Stored items:
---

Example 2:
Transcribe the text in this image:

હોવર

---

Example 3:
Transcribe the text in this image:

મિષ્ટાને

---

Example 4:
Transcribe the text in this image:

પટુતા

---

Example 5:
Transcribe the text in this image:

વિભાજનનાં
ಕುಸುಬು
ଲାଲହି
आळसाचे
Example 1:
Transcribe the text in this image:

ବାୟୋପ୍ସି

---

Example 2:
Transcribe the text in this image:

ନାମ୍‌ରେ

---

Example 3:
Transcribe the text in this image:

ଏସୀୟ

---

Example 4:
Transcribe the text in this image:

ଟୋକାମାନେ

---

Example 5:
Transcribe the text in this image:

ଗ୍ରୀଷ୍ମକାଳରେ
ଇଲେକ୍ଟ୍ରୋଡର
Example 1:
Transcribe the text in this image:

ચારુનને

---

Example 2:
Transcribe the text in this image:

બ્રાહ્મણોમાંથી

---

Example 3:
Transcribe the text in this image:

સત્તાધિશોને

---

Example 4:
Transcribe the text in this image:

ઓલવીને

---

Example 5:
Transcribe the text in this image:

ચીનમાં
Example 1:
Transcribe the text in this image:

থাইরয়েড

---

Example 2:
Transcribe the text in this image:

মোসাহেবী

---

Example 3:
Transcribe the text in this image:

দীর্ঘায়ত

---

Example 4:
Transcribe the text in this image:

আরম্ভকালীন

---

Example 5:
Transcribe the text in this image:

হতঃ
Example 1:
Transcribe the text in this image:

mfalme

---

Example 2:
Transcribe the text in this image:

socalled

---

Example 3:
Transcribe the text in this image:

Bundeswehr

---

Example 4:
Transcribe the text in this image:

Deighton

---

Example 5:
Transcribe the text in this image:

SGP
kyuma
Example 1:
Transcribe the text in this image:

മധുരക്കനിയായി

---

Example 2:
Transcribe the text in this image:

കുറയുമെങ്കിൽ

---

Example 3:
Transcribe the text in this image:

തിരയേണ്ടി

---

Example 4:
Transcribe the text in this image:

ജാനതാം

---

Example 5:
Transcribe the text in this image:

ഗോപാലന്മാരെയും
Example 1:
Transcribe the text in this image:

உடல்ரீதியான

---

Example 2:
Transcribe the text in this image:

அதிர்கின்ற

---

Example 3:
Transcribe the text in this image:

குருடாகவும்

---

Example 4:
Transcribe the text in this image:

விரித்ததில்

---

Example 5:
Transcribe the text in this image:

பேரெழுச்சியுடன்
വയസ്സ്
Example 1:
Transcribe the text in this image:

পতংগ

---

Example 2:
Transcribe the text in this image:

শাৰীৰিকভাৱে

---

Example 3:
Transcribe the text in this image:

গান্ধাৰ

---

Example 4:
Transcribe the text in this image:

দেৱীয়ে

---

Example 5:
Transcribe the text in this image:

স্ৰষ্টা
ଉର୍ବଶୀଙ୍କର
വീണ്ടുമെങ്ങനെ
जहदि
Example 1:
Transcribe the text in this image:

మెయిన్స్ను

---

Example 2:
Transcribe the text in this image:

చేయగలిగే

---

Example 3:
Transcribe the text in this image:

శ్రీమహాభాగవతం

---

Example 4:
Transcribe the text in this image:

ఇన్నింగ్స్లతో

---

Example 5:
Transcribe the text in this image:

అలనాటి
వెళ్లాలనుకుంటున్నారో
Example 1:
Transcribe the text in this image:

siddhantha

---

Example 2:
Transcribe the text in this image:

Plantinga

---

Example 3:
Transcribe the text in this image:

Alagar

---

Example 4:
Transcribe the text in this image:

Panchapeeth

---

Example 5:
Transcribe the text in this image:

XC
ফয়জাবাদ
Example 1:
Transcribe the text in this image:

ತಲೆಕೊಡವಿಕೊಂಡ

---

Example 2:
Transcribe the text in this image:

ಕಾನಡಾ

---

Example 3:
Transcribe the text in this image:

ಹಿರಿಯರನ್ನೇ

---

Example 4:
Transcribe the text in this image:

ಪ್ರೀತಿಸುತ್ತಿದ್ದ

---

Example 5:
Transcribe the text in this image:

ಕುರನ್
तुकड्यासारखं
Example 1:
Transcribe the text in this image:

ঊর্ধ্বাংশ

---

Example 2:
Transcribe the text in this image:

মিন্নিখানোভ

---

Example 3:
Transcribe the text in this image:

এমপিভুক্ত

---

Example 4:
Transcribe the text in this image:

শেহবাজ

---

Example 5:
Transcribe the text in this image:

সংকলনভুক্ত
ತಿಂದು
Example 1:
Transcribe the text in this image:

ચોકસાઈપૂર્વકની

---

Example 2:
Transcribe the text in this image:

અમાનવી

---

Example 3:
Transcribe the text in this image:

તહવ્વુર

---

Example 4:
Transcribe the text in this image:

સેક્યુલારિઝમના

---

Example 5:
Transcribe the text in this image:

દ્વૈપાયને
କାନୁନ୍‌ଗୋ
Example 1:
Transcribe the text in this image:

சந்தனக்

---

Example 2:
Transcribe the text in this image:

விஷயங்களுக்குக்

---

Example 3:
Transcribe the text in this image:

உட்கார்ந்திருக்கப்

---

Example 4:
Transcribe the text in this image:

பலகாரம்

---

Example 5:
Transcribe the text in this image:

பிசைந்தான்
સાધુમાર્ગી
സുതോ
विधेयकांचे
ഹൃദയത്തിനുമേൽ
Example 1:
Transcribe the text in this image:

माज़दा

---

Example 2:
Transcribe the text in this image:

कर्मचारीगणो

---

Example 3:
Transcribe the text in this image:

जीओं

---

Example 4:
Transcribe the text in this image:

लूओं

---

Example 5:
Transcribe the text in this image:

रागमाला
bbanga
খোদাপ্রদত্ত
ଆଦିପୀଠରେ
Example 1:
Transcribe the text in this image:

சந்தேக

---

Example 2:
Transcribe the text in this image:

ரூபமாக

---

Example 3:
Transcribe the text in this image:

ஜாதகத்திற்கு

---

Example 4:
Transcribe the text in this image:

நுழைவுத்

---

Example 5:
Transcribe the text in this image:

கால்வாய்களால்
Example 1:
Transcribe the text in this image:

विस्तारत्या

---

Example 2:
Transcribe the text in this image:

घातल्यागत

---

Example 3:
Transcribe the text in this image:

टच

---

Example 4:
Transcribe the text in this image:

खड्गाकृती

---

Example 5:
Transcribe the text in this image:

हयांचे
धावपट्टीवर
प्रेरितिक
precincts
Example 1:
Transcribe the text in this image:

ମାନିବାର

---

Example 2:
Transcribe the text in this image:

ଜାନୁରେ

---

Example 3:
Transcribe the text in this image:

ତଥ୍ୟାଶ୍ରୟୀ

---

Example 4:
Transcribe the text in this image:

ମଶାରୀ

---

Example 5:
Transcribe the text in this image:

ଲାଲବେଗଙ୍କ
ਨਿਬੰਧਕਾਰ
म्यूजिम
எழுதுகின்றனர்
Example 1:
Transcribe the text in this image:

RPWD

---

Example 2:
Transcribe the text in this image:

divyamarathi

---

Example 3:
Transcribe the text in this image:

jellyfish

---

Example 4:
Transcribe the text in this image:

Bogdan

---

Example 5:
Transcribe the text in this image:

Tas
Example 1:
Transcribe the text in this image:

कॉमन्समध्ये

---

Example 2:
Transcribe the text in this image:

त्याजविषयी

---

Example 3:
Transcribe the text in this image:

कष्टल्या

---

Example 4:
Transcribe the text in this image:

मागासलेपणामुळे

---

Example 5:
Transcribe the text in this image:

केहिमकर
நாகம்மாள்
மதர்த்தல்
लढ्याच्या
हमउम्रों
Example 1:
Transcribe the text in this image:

— TASK BRIEF —
Copy the records above. Leave out nothing.

— RESULT BELOW —
---

Example 2:
Transcribe the text in this image:

હોવર

---

Example 3:
Transcribe the text in this image:

મિષ્ટાને

---

Example 4:
Transcribe the text in this image:

પટુતા

---

Example 5:
Transcribe the text in this image:

વિભાજનનાં
ಕುಸುಬು
ଲାଲହି
आळसाचे
Example 1:
Transcribe the text in this image:

ବାୟୋପ୍ସି

---

Example 2:
Transcribe the text in this image:

ନାମ୍‌ରେ

---

Example 3:
Transcribe the text in this image:

ଏସୀୟ

---

Example 4:
Transcribe the text in this image:

ଟୋକାମାନେ

---

Example 5:
Transcribe the text in this image:

ଗ୍ରୀଷ୍ମକାଳରେ
ଇଲେକ୍ଟ୍ରୋଡର
Example 1:
Transcribe the text in this image:

ચારુનને

---

Example 2:
Transcribe the text in this image:

બ્રાહ્મણોમાંથી

---

Example 3:
Transcribe the text in this image:

સત્તાધિશોને

---

Example 4:
Transcribe the text in this image:

ઓલવીને

---

Example 5:
Transcribe the text in this image:

ચીનમાં
Example 1:
Transcribe the text in this image:

থাইরয়েড

---

Example 2:
Transcribe the text in this image:

মোসাহেবী

---

Example 3:
Transcribe the text in this image:

দীর্ঘায়ত

---

Example 4:
Transcribe the text in this image:

আরম্ভকালীন

---

Example 5:
Transcribe the text in this image:

হতঃ
Example 1:
Transcribe the text in this image:

mfalme

---

Example 2:
Transcribe the text in this image:

socalled

---

Example 3:
Transcribe the text in this image:

Bundeswehr

---

Example 4:
Transcribe the text in this image:

Deighton

---

Example 5:
Transcribe the text in this image:

SGP
kyuma
Example 1:
Transcribe the text in this image:

മധുരക്കനിയായി

---

Example 2:
Transcribe the text in this image:

കുറയുമെങ്കിൽ

---

Example 3:
Transcribe the text in this image:

തിരയേണ്ടി

---

Example 4:
Transcribe the text in this image:

ജാനതാം

---

Example 5:
Transcribe the text in this image:

ഗോപാലന്മാരെയും
Example 1:
Transcribe the text in this image:

உடல்ரீதியான

---

Example 2:
Transcribe the text in this image:

அதிர்கின்ற

---

Example 3:
Transcribe the text in this image:

குருடாகவும்

---

Example 4:
Transcribe the text in this image:

விரித்ததில்

---

Example 5:
Transcribe the text in this image:

பேரெழுச்சியுடன்
വയസ്സ്
Example 1:
Transcribe the text in this image:

পতংগ

---

Example 2:
Transcribe the text in this image:

শাৰীৰিকভাৱে

---

Example 3:
Transcribe the text in this image:

গান্ধাৰ

---

Example 4:
Transcribe the text in this image:

দেৱীয়ে

---

Example 5:
Transcribe the text in this image:

স্ৰষ্টা
ଉର୍ବଶୀଙ୍କର
വീണ്ടുമെങ്ങനെ
जहदि
Example 1:
Transcribe the text in this image:

మెయిన్స్ను

---

Example 2:
Transcribe the text in this image:

చేయగలిగే

---

Example 3:
Transcribe the text in this image:

శ్రీమహాభాగవతం

---

Example 4:
Transcribe the text in this image:

ఇన్నింగ్స్లతో

---

Example 5:
Transcribe the text in this image:

అలనాటి
వెళ్లాలనుకుంటున్నారో
Example 1:
Transcribe the text in this image:

siddhantha

---

Example 2:
Transcribe the text in this image:

Plantinga

---

Example 3:
Transcribe the text in this image:

Alagar

---

Example 4:
Transcribe the text in this image:

Panchapeeth

---

Example 5:
Transcribe the text in this image:

XC
ফয়জাবাদ
Example 1:
Transcribe the text in this image:

ತಲೆಕೊಡವಿಕೊಂಡ

---

Example 2:
Transcribe the text in this image:

ಕಾನಡಾ

---

Example 3:
Transcribe the text in this image:

ಹಿರಿಯರನ್ನೇ

---

Example 4:
Transcribe the text in this image:

ಪ್ರೀತಿಸುತ್ತಿದ್ದ

---

Example 5:
Transcribe the text in this image:

ಕುರನ್
तुकड्यासारखं
Example 1:
Transcribe the text in this image:

ঊর্ধ্বাংশ

---

Example 2:
Transcribe the text in this image:

মিন্নিখানোভ

---

Example 3:
Transcribe the text in this image:

এমপিভুক্ত

---

Example 4:
Transcribe the text in this image:

শেহবাজ

---

Example 5:
Transcribe the text in this image:

সংকলনভুক্ত
ತಿಂದು
Example 1:
Transcribe the text in this image:

ચોકસાઈપૂર્વકની

---

Example 2:
Transcribe the text in this image:

અમાનવી

---

Example 3:
Transcribe the text in this image:

તહવ્વુર

---

Example 4:
Transcribe the text in this image:

સેક્યુલારિઝમના

---

Example 5:
Transcribe the text in this image:

દ્વૈપાયને
କାନୁନ୍‌ଗୋ
Example 1:
Transcribe the text in this image:

சந்தனக்

---

Example 2:
Transcribe the text in this image:

விஷயங்களுக்குக்

---

Example 3:
Transcribe the text in this image:

உட்கார்ந்திருக்கப்

---

Example 4:
Transcribe the text in this image:

பலகாரம்

---

Example 5:
Transcribe the text in this image:

பிசைந்தான்
સાધુમાર્ગી
സുതോ
विधेयकांचे
ഹൃദയത്തിനുമേൽ
Example 1:
Transcribe the text in this image:

माज़दा

---

Example 2:
Transcribe the text in this image:

कर्मचारीगणो

---

Example 3:
Transcribe the text in this image:

जीओं

---

Example 4:
Transcribe the text in this image:

लूओं

---

Example 5:
Transcribe the text in this image:

रागमाला
bbanga
খোদাপ্রদত্ত
ଆଦିପୀଠରେ
Example 1:
Transcribe the text in this image:

சந்தேக

---

Example 2:
Transcribe the text in this image:

ரூபமாக

---

Example 3:
Transcribe the text in this image:

ஜாதகத்திற்கு

---

Example 4:
Transcribe the text in this image:

நுழைவுத்

---

Example 5:
Transcribe the text in this image:

கால்வாய்களால்
Example 1:
Transcribe the text in this image:

विस्तारत्या

---

Example 2:
Transcribe the text in this image:

घातल्यागत

---

Example 3:
Transcribe the text in this image:

टच

---

Example 4:
Transcribe the text in this image:

खड्गाकृती

---

Example 5:
Transcribe the text in this image:

हयांचे
धावपट्टीवर
प्रेरितिक
precincts
Example 1:
Transcribe the text in this image:

ମାନିବାର

---

Example 2:
Transcribe the text in this image:

ଜାନୁରେ

---

Example 3:
Transcribe the text in this image:

ତଥ୍ୟାଶ୍ରୟୀ

---

Example 4:
Transcribe the text in this image:

ମଶାରୀ

---

Example 5:
Transcribe the text in this image:

ଲାଲବେଗଙ୍କ
ਨਿਬੰਧਕਾਰ
म्यूजिम
எழுதுகின்றனர்
Example 1:
Transcribe the text in this image:

RPWD

---

Example 2:
Transcribe the text in this image:

divyamarathi

---

Example 3:
Transcribe the text in this image:

jellyfish

---

Example 4:
Transcribe the text in this image:

Bogdan

---

Example 5:
Transcribe the text in this image:

Tas
Example 1:
Transcribe the text in this image:

कॉमन्समध्ये

---

Example 2:
Transcribe the text in this image:

त्याजविषयी

---

Example 3:
Transcribe the text in this image:

कष्टल्या

---

Example 4:
Transcribe the text in this image:

मागासलेपणामुळे

---

Example 5:
Transcribe the text in this image:

केहिमकर
நாகம்மாள்
மதர்த்தல்
लढ्याच्या
हमउम्रों
Example 1:
Transcribe the text in this image:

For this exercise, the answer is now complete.